[Work to be completed] Please return the listing exactly as it stands, skipping any pictures.

[Dataset]
- Opening Delimiter -
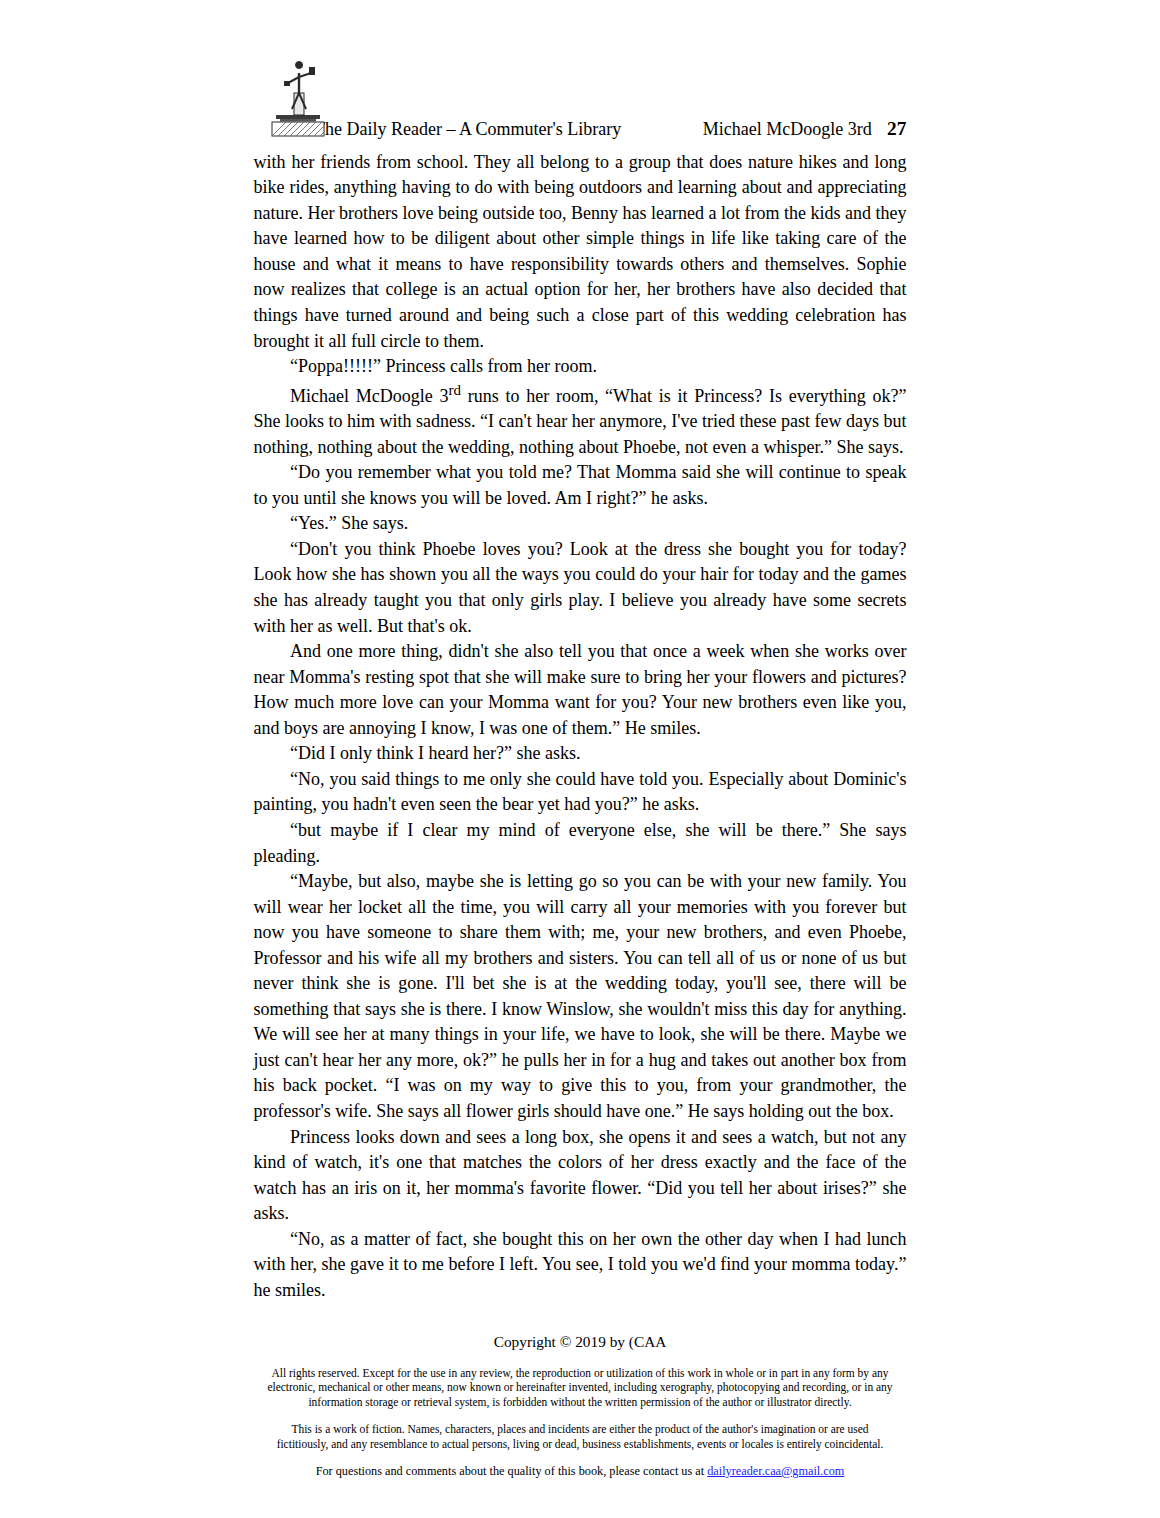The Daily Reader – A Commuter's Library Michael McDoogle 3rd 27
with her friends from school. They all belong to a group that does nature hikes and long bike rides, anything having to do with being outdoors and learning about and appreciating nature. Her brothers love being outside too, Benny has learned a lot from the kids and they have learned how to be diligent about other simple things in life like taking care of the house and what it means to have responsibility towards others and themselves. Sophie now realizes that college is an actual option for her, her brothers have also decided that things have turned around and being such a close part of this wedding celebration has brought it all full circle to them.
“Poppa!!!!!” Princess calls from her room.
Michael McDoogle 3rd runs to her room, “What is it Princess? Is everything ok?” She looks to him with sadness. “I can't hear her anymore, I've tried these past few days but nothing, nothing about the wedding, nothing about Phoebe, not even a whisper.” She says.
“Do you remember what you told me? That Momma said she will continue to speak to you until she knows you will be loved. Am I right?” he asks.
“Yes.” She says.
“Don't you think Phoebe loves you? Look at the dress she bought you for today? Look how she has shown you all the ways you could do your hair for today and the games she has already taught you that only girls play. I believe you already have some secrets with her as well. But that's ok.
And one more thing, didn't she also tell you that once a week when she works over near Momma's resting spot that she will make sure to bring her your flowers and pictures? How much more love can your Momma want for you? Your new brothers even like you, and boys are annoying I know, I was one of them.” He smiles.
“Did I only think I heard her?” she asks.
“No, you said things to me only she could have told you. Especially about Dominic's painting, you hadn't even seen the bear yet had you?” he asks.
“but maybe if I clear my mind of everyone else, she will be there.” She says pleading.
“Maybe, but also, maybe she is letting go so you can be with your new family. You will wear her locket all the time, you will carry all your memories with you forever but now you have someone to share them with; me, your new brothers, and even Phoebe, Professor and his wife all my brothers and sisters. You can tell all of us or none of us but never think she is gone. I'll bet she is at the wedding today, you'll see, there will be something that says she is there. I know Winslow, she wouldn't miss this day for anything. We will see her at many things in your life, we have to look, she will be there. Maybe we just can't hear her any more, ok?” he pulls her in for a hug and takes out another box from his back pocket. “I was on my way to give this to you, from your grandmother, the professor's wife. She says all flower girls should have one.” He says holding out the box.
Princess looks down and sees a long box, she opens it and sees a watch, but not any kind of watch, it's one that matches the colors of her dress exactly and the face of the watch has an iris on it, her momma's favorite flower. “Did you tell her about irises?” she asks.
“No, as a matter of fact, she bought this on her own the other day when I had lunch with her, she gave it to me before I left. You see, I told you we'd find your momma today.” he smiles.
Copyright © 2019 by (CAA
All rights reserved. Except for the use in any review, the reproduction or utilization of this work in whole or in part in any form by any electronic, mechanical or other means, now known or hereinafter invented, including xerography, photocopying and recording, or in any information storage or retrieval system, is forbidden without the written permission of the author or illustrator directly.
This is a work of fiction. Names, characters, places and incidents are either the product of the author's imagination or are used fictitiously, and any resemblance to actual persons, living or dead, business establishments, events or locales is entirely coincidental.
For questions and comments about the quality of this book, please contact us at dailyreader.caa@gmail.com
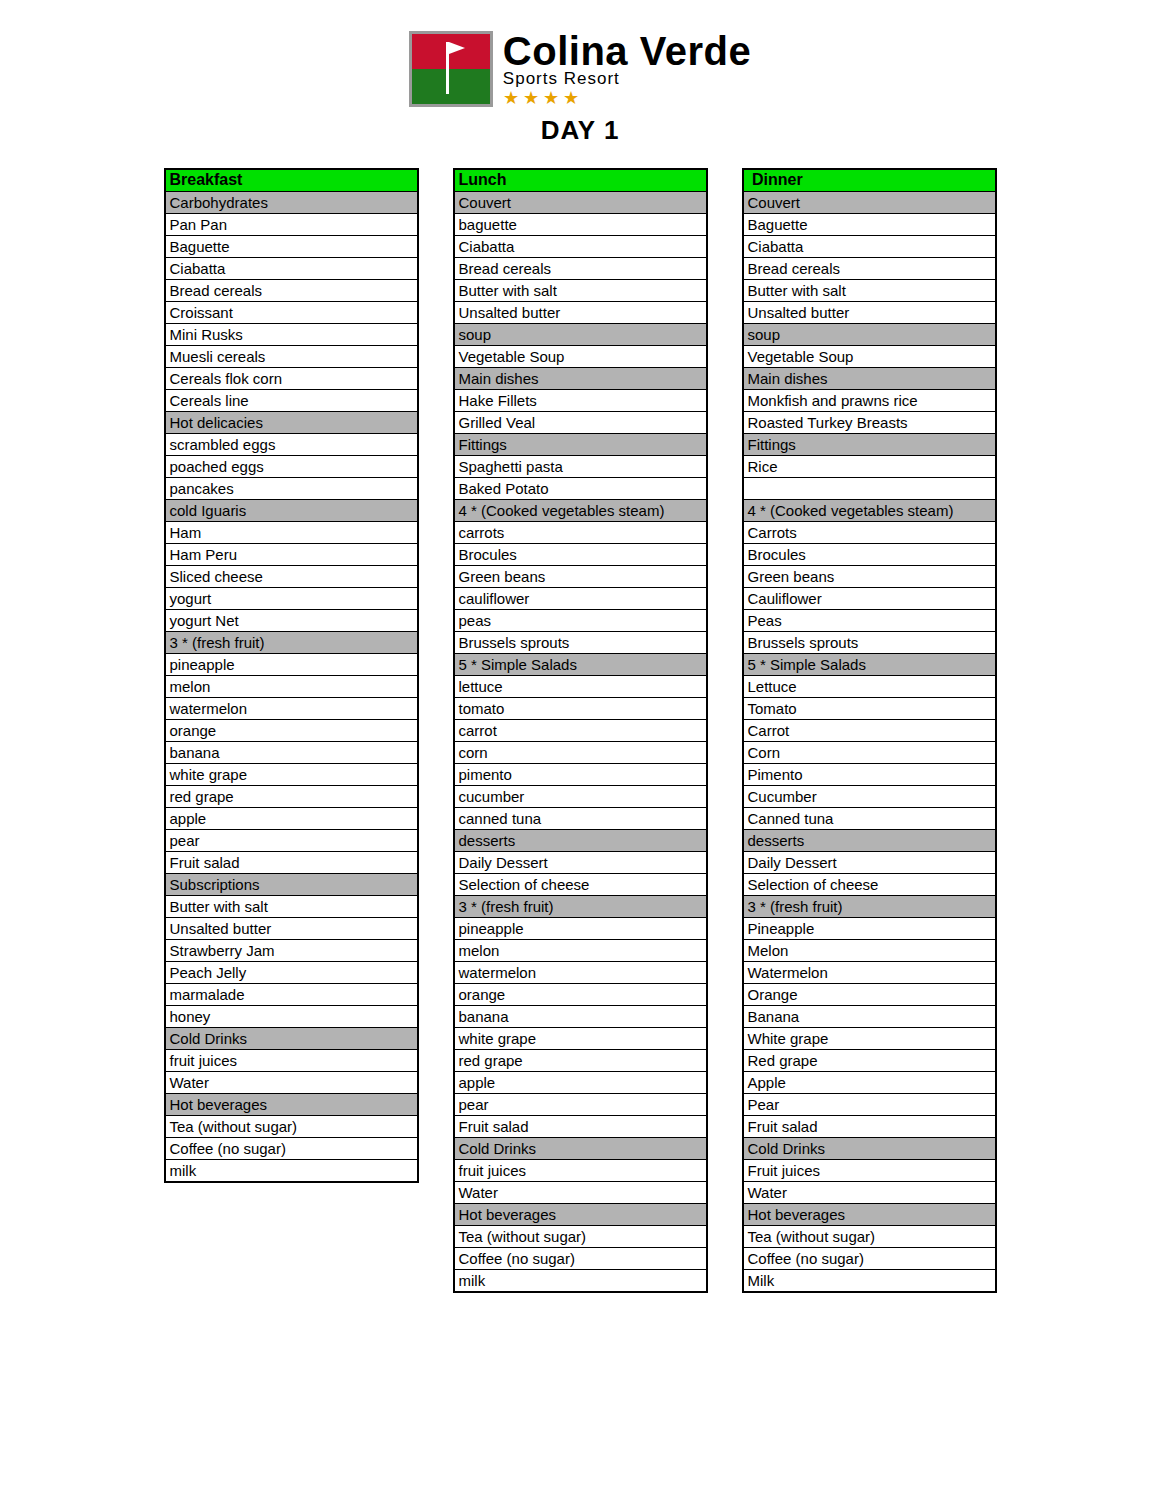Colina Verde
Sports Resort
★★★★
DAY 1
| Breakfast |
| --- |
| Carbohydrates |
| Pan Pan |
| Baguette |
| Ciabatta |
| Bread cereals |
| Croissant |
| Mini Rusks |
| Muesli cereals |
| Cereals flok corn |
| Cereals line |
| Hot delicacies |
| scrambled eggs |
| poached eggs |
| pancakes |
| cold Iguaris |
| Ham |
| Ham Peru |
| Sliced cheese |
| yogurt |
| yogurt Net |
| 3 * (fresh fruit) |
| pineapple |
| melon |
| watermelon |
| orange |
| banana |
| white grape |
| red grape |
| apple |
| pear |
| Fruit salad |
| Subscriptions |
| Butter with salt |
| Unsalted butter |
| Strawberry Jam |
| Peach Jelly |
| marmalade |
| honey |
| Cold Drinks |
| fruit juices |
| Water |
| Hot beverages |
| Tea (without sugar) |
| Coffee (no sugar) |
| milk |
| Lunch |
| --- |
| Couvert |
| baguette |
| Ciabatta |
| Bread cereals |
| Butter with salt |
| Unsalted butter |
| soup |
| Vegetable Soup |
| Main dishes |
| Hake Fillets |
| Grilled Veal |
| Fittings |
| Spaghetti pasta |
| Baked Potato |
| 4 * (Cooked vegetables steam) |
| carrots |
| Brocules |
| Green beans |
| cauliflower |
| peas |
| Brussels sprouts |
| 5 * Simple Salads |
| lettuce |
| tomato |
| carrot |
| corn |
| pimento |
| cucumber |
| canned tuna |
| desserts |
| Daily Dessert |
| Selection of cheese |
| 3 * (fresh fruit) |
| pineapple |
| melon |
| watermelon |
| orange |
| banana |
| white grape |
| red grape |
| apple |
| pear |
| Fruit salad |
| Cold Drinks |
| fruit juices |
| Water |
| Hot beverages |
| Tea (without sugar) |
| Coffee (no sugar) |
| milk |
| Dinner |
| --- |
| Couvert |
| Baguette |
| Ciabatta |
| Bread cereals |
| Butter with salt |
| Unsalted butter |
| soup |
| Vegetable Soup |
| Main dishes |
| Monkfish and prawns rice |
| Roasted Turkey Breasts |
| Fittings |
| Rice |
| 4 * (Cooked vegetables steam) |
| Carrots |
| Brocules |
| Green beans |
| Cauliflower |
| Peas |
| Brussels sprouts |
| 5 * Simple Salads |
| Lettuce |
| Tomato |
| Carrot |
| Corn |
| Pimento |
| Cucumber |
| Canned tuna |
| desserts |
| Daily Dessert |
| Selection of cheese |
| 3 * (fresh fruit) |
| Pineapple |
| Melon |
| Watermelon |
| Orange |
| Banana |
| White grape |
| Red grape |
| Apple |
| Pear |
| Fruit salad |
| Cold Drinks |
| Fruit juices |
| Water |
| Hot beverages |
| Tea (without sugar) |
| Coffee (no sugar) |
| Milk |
- Closing Delimiter -
[Exercise response]
The Daily Reader – A Commuter's Library Michael McDoogle 3rd 27
with her friends from school. They all belong to a group that does nature hikes and long bike rides, anything having to do with being outdoors and learning about and appreciating nature. Her brothers love being outside too, Benny has learned a lot from the kids and they have learned how to be diligent about other simple things in life like taking care of the house and what it means to have responsibility towards others and themselves. Sophie now realizes that college is an actual option for her, her brothers have also decided that things have turned around and being such a close part of this wedding celebration has brought it all full circle to them.
“Poppa!!!!!” Princess calls from her room.
Michael McDoogle 3rd runs to her room, “What is it Princess? Is everything ok?” She looks to him with sadness. “I can't hear her anymore, I've tried these past few days but nothing, nothing about the wedding, nothing about Phoebe, not even a whisper.” She says.
“Do you remember what you told me? That Momma said she will continue to speak to you until she knows you will be loved. Am I right?” he asks.
“Yes.” She says.
“Don't you think Phoebe loves you? Look at the dress she bought you for today? Look how she has shown you all the ways you could do your hair for today and the games she has already taught you that only girls play. I believe you already have some secrets with her as well. But that's ok.
And one more thing, didn't she also tell you that once a week when she works over near Momma's resting spot that she will make sure to bring her your flowers and pictures? How much more love can your Momma want for you? Your new brothers even like you, and boys are annoying I know, I was one of them.” He smiles.
“Did I only think I heard her?” she asks.
“No, you said things to me only she could have told you. Especially about Dominic's painting, you hadn't even seen the bear yet had you?” he asks.
“but maybe if I clear my mind of everyone else, she will be there.” She says pleading.
“Maybe, but also, maybe she is letting go so you can be with your new family. You will wear her locket all the time, you will carry all your memories with you forever but now you have someone to share them with; me, your new brothers, and even Phoebe, Professor and his wife all my brothers and sisters. You can tell all of us or none of us but never think she is gone. I'll bet she is at the wedding today, you'll see, there will be something that says she is there. I know Winslow, she wouldn't miss this day for anything. We will see her at many things in your life, we have to look, she will be there. Maybe we just can't hear her any more, ok?” he pulls her in for a hug and takes out another box from his back pocket. “I was on my way to give this to you, from your grandmother, the professor's wife. She says all flower girls should have one.” He says holding out the box.
Princess looks down and sees a long box, she opens it and sees a watch, but not any kind of watch, it's one that matches the colors of her dress exactly and the face of the watch has an iris on it, her momma's favorite flower. “Did you tell her about irises?” she asks.
“No, as a matter of fact, she bought this on her own the other day when I had lunch with her, she gave it to me before I left. You see, I told you we'd find your momma today.” he smiles.
Copyright © 2019 by (CAA
All rights reserved. Except for the use in any review, the reproduction or utilization of this work in whole or in part in any form by any electronic, mechanical or other means, now known or hereinafter invented, including xerography, photocopying and recording, or in any information storage or retrieval system, is forbidden without the written permission of the author or illustrator directly.
This is a work of fiction. Names, characters, places and incidents are either the product of the author's imagination or are used fictitiously, and any resemblance to actual persons, living or dead, business establishments, events or locales is entirely coincidental.
For questions and comments about the quality of this book, please contact us at dailyreader.caa@gmail.com
Colina Verde
Sports Resort
★★★★
DAY 1
| Breakfast |
| --- |
| Carbohydrates |
| Pan Pan |
| Baguette |
| Ciabatta |
| Bread cereals |
| Croissant |
| Mini Rusks |
| Muesli cereals |
| Cereals flok corn |
| Cereals line |
| Hot delicacies |
| scrambled eggs |
| poached eggs |
| pancakes |
| cold Iguaris |
| Ham |
| Ham Peru |
| Sliced cheese |
| yogurt |
| yogurt Net |
| 3 * (fresh fruit) |
| pineapple |
| melon |
| watermelon |
| orange |
| banana |
| white grape |
| red grape |
| apple |
| pear |
| Fruit salad |
| Subscriptions |
| Butter with salt |
| Unsalted butter |
| Strawberry Jam |
| Peach Jelly |
| marmalade |
| honey |
| Cold Drinks |
| fruit juices |
| Water |
| Hot beverages |
| Tea (without sugar) |
| Coffee (no sugar) |
| milk |
| Lunch |
| --- |
| Couvert |
| baguette |
| Ciabatta |
| Bread cereals |
| Butter with salt |
| Unsalted butter |
| soup |
| Vegetable Soup |
| Main dishes |
| Hake Fillets |
| Grilled Veal |
| Fittings |
| Spaghetti pasta |
| Baked Potato |
| 4 * (Cooked vegetables steam) |
| carrots |
| Brocules |
| Green beans |
| cauliflower |
| peas |
| Brussels sprouts |
| 5 * Simple Salads |
| lettuce |
| tomato |
| carrot |
| corn |
| pimento |
| cucumber |
| canned tuna |
| desserts |
| Daily Dessert |
| Selection of cheese |
| 3 * (fresh fruit) |
| pineapple |
| melon |
| watermelon |
| orange |
| banana |
| white grape |
| red grape |
| apple |
| pear |
| Fruit salad |
| Cold Drinks |
| fruit juices |
| Water |
| Hot beverages |
| Tea (without sugar) |
| Coffee (no sugar) |
| milk |
| Dinner |
| --- |
| Couvert |
| Baguette |
| Ciabatta |
| Bread cereals |
| Butter with salt |
| Unsalted butter |
| soup |
| Vegetable Soup |
| Main dishes |
| Monkfish and prawns rice |
| Roasted Turkey Breasts |
| Fittings |
| Rice |
| 4 * (Cooked vegetables steam) |
| Carrots |
| Brocules |
| Green beans |
| Cauliflower |
| Peas |
| Brussels sprouts |
| 5 * Simple Salads |
| Lettuce |
| Tomato |
| Carrot |
| Corn |
| Pimento |
| Cucumber |
| Canned tuna |
| desserts |
| Daily Dessert |
| Selection of cheese |
| 3 * (fresh fruit) |
| Pineapple |
| Melon |
| Watermelon |
| Orange |
| Banana |
| White grape |
| Red grape |
| Apple |
| Pear |
| Fruit salad |
| Cold Drinks |
| Fruit juices |
| Water |
| Hot beverages |
| Tea (without sugar) |
| Coffee (no sugar) |
| Milk |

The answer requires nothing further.